Plano Senior High School Is Sending Its Graduates Into The Real World With A Horrible Final Lesson.
It’s graduation week for high schools. Thousands and thousands of high school students are prepared to walk across the stage in an achievement 13 years in the making.
It’s an exciting time. It’s the door to adulthood and the first steps for many of these youths into independence. This weekend, kids across the region will put on their fancy clothes, wear their ever-so-awkward-looking robes, don their graduation caps and, if they have worked hard enough for it, wear various regalia that will depict their achievements in school for grades or clubs.
That is, except if they go to Plano Senior High School. They have a different policy there: At PSHS, it doesn’t matter if students have worked hard on their grades for four years, made National Honor Society, kept up with the required community service hours every year and are excited to wear the NHS regalia; nope, sorry, their new graduation rules say that no graduating senior is allowed to wear any regalia at all. Their reasoning is that everyone should feel included.
So, hey, screw you honor students who worked your asses off to maintain a high GPA and hit your service-hour goals. Can’t make this other guy feel excluded because he didn’t care as much!
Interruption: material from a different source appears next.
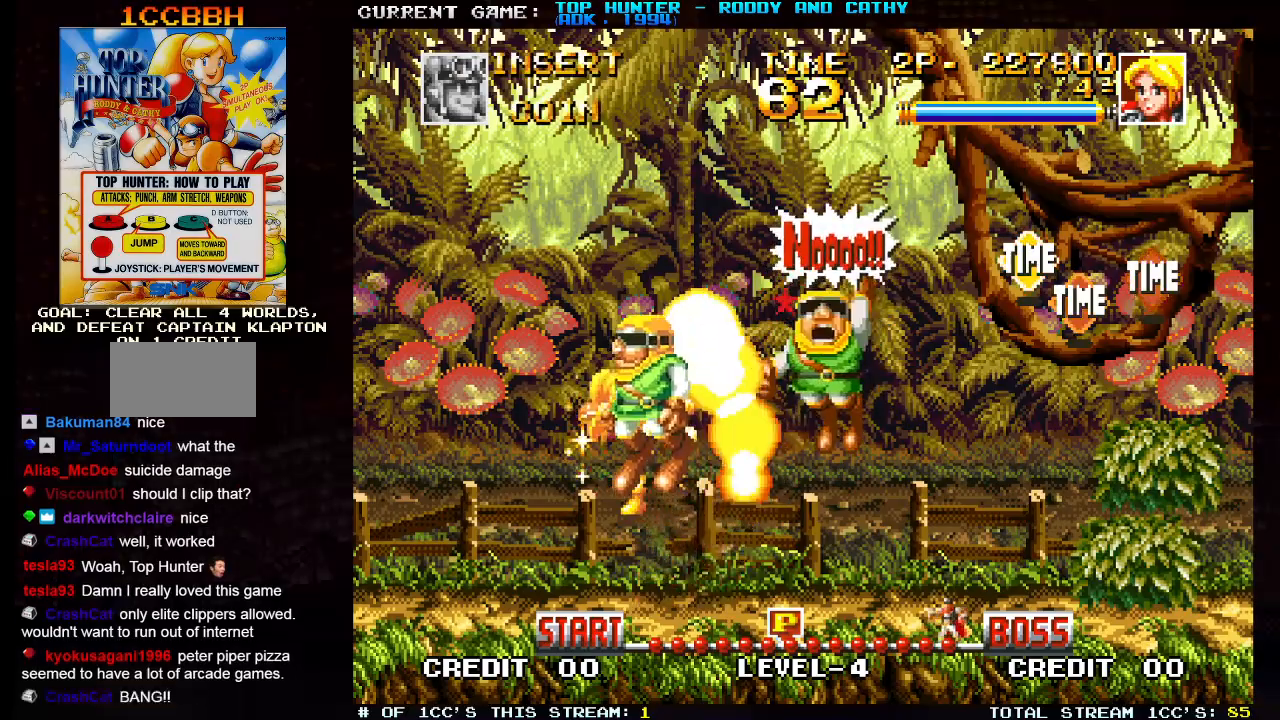
{"dt_ms": 500, "buttons": [], "left_stick": "right", "events": [[67, "SQUARE", "up"], [83, "SQUARE", "down"], [150, "SQUARE", "up"], [183, "SQUARE", "down"], [250, "SQUARE", "up"], [433, "left_stick", "right"]]}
When adults complain about millennials not wanting to work hard or needing affirmation for their slightest efforts or living with their parents until they’re 30, think back to this. This right here is the problem. The reason why these young adults feel the need to be praised for everything they do later in life is because this is how they’ve been brought up. And there’s no denying that, either: This policy didn’t come out of nowhere; some parent or student complained loudly enough about feeling excluded during graduation because they didn’t have regalia to wear, and administrators caved to their requests.
To that, we say get over it and word harder.
Hate to break it to you kids and parents out there, but the real adult world isn’t as nice as this. You will lose sometimes in life. You won’t always get the job or promotion you want. And y’know what? That’s OK! You’ll survive these hurdles, I promise. You’ll probably even come out the other side a better person for it.
Alas, that’s a lesson that the “everyone gets a trophy” movement doesn’t teach. Honestly, this whole situation has long been out of control. I can maybe understand not wanting to hurt a five-year-old’s feelings as they poorly attempted to play soccer for a season, but 18-year-olds? Eventually, these kids have to learn that life isn’t fair, that not everyone wins and that, at some point, you’ll be the loser.
Deal with it!
Lest I’m not being clear, allow me to speak in no uncertain terms. Hey, Plano Senior High School: You’re the problem here. When these kids can’t stand on their own because their boss is asking more of them or because they can’t handle not being include in some trivial thing, it’s going to be a directly the result of this kind of piss-poor guidance you’re giving your students.
As for the students? I hope they rebel. I hope that they show off their hard-earned regalia. I hope that they stand up to the man. For one thing, they deserve it. And, for another, it’ll maybe teach PSHS a lesson that it so badly needs to be taught — that, in the real world, hard work and diligence does reap rewards.